Rescheduling the payments will mean Ireland's debt agency, which began to pave the way towards its emergence from bailout strictures last year by re-entering long-term debt markets, will have to raise less cash in each of the next 10 years.
Avoiding the hefty interest charge that kicks in with this year's payment on the notes would also reduce the budget deficit, still among the highest in Europe, by more than one percentage point, according to Finance Department estimates.
While some interest charge will still likely be paid, the deficit that currently stands at just below 8 percent of annual output will be cut to some degree and may lead to public demands for the government to ease up on its austerity programme.
"The critical aspect is whether there's some scope for a little less austerity and managing that will be a significant issue," said KCB Ireland economist Austin Hughes, referring to a further 3.1 billion euros of tax hikes and spending cuts Dublin has pledged to implement later this year.
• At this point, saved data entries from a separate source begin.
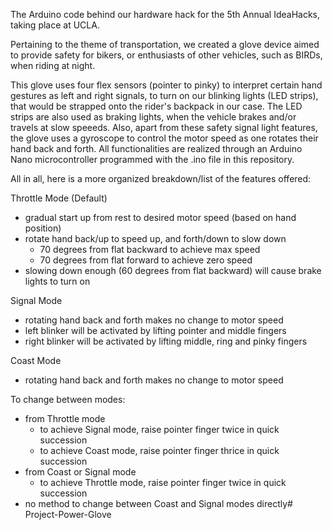 The Arduino code behind our hardware hack for the 5th Annual IdeaHacks, taking place at UCLA.

Pertaining to the theme of transportation, we created a glove device aimed to provide safety for bikers, or enthusiasts of other vehicles, such as BIRDs, when riding at night.

This glove uses four flex sensors (pointer to pinky) to interpret certain hand gestures as left and right signals, to turn on our blinking lights (LED strips), that would be 
strapped onto the rider's backpack in our case. The LED strips are also used as braking lights, when the vehicle brakes and/or travels at slow speeeds. Also, apart from these 
safety signal light features, the glove uses a gyroscope to control the motor speed as one rotates their hand back and forth. All functionalities are realized through an Arduino 
Nano microcontroller programmed with the .ino file in this repository.


All in all, here is a more organized breakdown/list of the features offered:

Throttle Mode (Default)
- gradual start up from rest to desired motor speed (based on hand position)
- rotate hand back/up to speed up, and forth/down to slow down 
  - 70 degrees from flat backward to achieve max speed
  - 70 degrees from flat forward to achieve zero speed
- slowing down enough (60 degrees from flat backward) will cause brake lights to turn on

Signal Mode
- rotating hand back and forth makes no change to motor speed
- left blinker will be activated by lifting pointer and middle fingers
- right blinker will be activated by lifting middle, ring and pinky fingers

Coast Mode
- rotating hand back and forth makes no change to motor speed

To change between modes:
- from Throttle mode
  - to achieve Signal mode, raise pointer finger twice in quick succession
  - to achieve Coast mode, raise pointer finger thrice in quick succession
- from Coast or Signal mode
  - to achieve Throttle mode, raise pointer finger twice in quick succession
- no method to change between Coast and Signal modes directly# Project-Power-Glove
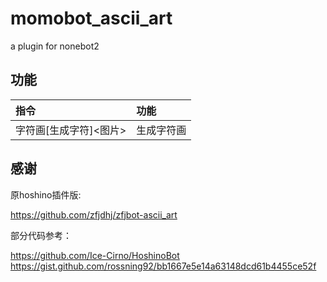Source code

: <!--
 * @Author: zfj
 * @Date: 2021-03-03 18:49:15
 * @LastEditTime: 2021-03-03 18:49:15
 * @LastEditors: zfj
 * @Description: None
 * @GitHub: https://github.com/zfjdhj
-->
# momobot_ascii_art
a plugin for nonebot2

## 功能
| 指令 | 功能 |
| :- | :- |
| 字符画[生成字符]<图片> | 生成字符画 |

## 感谢
原hoshino插件版:

<https://github.com/zfjdhj/zfjbot-ascii_art>

部分代码参考：

<https://github.com/Ice-Cirno/HoshinoBot>
<https://gist.github.com/rossning92/bb1667e5e14a63148dcd61b4455ce52f>


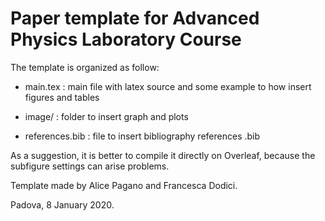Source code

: # Paper template for Advanced Physics Laboratory Course

The template is organized as follow:

* main.tex : main file with latex source and some example to how insert figures and tables

* image/ : folder to insert graph and plots

* references.bib : file to insert bibliography references .bib

As a suggestion, it is better to compile it directly on Overleaf, because the subfigure settings can arise problems.

Template made by Alice Pagano and Francesca Dodici.

Padova, 8 January 2020.
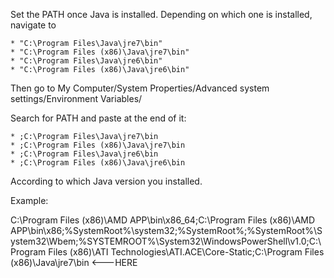 Set the PATH once Java is installed.
Depending on which one is installed, navigate to 


    * "C:\Program Files\Java\jre7\bin" 
    * "C:\Program Files (x86)\Java\jre7\bin"
    * "C:\Program Files\Java\jre6\bin"
    * "C:\Program Files (x86)\Java\jre6\bin"



Then go to My Computer/System Properties/Advanced system settings/Environment Variables/

Search for PATH and paste at the end of it:


    * ;C:\Program Files\Java\jre7\bin 
    * ;C:\Program Files (x86)\Java\jre7\bin
    * ;C:\Program Files\Java\jre6\bin
    * ;C:\Program Files (x86)\Java\jre6\bin


According to which Java version you installed.


Example:

C:\Program Files (x86)\AMD APP\bin\x86_64;C:\Program Files (x86)\AMD APP\bin\x86;%SystemRoot%\system32;%SystemRoot%;%SystemRoot%\System32\Wbem;%SYSTEMROOT%\System32\WindowsPowerShell\v1.0\;C:\Program Files (x86)\ATI Technologies\ATI.ACE\Core-Static;C:\Program Files (x86)\Java\jre7\bin  <---HERE
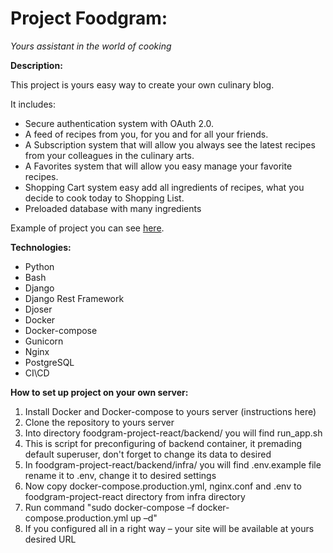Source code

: # **Project Foodgram:**

_Yours assistant in the world of cooking_

**Description:**

This project is yours easy way to create your own culinary blog.

It includes:

- Secure authentication system with OAuth 2.0.
- A feed of recipes from you, for you and for all your friends.
- A Subscription system that will allow you always see the latest recipes from your colleagues in the culinary arts.
- A Favorites system that will allow you easy manage your favorite recipes.
- Shopping Cart system easy add all ingredients of recipes, what you decide to cook today to Shopping List.
- Preloaded database with many ingredients

Example of project you can see [here](https://foodgram-serhioth.ddns.net/).


**Technologies:**

- Python
- Bash
- Django
- Django Rest Framework
- Djoser
- Docker
- Docker-compose
- Gunicorn
- Nginx
- PostgreSQL
- CI\CD

**How to set up project on your own server:**

1. Install Docker and Docker-compose to yours server (instructions here)
2. Clone the repository to yours server
3. Into directory foodgram-project-react/backend/ you will find run\_app.sh
4. This is script for preconfiguring of backend container, it premading default superuser, don't forget to change its data to desired
5. In foodgram-project-react/backend/infra/ you will find .env.example file rename it to .env, change it to desired settings
6. Now copy docker-compose.production.yml, nginx.conf and .env to foodgram-project-react directory from infra directory
7. Run command "sudo docker-compose –f docker-compose.production.yml up –d"
8. If you configured all in a right way – your site will be available at yours desired URL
"My sense would be that our partners would want this to be regarded as a windfall gain that should be ferreted away but politically there will be pressure for a somewhat less austere budget in December," he said of other euro zone states.
Irish bond yields were broadly unchanged. And with a deal on Anglo Irish already priced in by many investors, traders said there would not be a big jump if the ECB gives the thumbs up. It would, however, support yields as Dublin returns to the market again in the coming weeks.